First National Bank of Maryland was hit with a $950,000 fine yesterday by the U.S. Treasury, which said that the state's second-biggest bank has failed to report more than 100 cash transactions of $10,000 or more to the federal government, as required by law.
The Treasury said regulators found no evidence of criminal wrongdoing by First National or the three customers who were involved in the cash transactions.
The Bank Secrecy Act, which was designed to fight money laundering by drug dealers and other criminals, requires banks to report most cash transactions of $10,000 or more to regulators.
First National said the failure to report the transactions was "an honest error of judgment on the part of the bank" and that it has worked with the Treasury Department to strengthen its training and compliance programs to avoid any recurrence.
"While we had a program in place at the time which we believed met the requirements of the act, it obviously had weaknesses," said Carol E. Dunsworth, vice president of the bank, a unit of First Maryland Bancorp. "We have cooperated fully with the Treasury Department throughout this inquiry because we are genuinely committed to the important purposes of the Bank Secrecy Act."
The Treasury Department said the violations occurred between 1987 and January 1989. Treasury spokeswoman Anne Kelly Williams said the problems were found during a routine bank examination by the Office of the Comptroller of the Currency, a division of the department that oversees federally chartered banks.
Ms. Williams said that under the law, banks may choose not to report cash transactions from some types of businesses that are known to do much of their business in cash. She cited bars and restaurants as examples. Other businesses can be exempted with permission from the Treasury.
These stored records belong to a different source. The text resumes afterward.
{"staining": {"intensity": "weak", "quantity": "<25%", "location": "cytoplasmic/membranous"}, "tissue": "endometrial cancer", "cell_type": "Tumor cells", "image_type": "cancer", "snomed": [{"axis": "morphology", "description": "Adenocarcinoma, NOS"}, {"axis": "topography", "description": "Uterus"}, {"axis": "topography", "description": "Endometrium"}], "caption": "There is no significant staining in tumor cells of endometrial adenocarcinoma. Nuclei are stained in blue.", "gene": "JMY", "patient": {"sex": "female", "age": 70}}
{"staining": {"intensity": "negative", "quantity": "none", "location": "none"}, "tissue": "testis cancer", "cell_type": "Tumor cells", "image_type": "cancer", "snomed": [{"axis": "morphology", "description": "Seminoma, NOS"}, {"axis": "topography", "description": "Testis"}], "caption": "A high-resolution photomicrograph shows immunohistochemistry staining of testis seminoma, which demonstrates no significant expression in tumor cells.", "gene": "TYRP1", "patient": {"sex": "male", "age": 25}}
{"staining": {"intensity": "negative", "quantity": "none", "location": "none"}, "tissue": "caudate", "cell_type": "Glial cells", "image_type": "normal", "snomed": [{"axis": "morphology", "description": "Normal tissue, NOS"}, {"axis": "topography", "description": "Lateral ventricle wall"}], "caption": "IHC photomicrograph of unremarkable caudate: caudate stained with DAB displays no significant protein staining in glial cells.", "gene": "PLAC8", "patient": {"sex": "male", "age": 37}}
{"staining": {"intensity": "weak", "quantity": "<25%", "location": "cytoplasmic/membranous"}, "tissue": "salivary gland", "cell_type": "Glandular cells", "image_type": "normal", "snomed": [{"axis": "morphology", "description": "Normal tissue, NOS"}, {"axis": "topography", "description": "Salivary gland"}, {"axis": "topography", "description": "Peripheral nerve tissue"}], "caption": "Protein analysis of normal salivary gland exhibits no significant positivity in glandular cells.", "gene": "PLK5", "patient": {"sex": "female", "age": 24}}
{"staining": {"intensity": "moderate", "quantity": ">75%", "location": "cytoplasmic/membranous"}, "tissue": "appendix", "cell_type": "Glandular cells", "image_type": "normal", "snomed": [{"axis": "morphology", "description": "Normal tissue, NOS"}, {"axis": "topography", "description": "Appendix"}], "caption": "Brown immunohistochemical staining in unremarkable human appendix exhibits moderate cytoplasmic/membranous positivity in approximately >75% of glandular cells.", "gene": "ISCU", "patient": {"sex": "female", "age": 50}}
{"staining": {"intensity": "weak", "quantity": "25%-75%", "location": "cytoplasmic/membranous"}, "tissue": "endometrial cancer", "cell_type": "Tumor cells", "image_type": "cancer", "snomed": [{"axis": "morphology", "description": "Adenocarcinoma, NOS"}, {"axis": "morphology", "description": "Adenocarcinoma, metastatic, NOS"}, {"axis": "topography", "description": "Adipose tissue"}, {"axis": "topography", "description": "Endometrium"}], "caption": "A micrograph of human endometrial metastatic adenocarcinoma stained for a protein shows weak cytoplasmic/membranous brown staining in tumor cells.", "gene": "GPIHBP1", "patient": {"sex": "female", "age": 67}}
"The bank made a mistake somewhere along the way in the process," she said. "People who shouldn't have been exempt, they made exempt."
Neither Ms. Dunsworth nor Ms. Williams identified the three customers. But Ms. Williams said they were legitimate businesses not believed to have been involved in criminal activity.
The Bank Secrecy Act allows fines of up to $100,000 per violation, Ms. Williams said, so First National fine could have been much larger. The department settled for a smaller fine because the bank put new programs in place to stop further problems and cooperated with Treasury's probe, she said.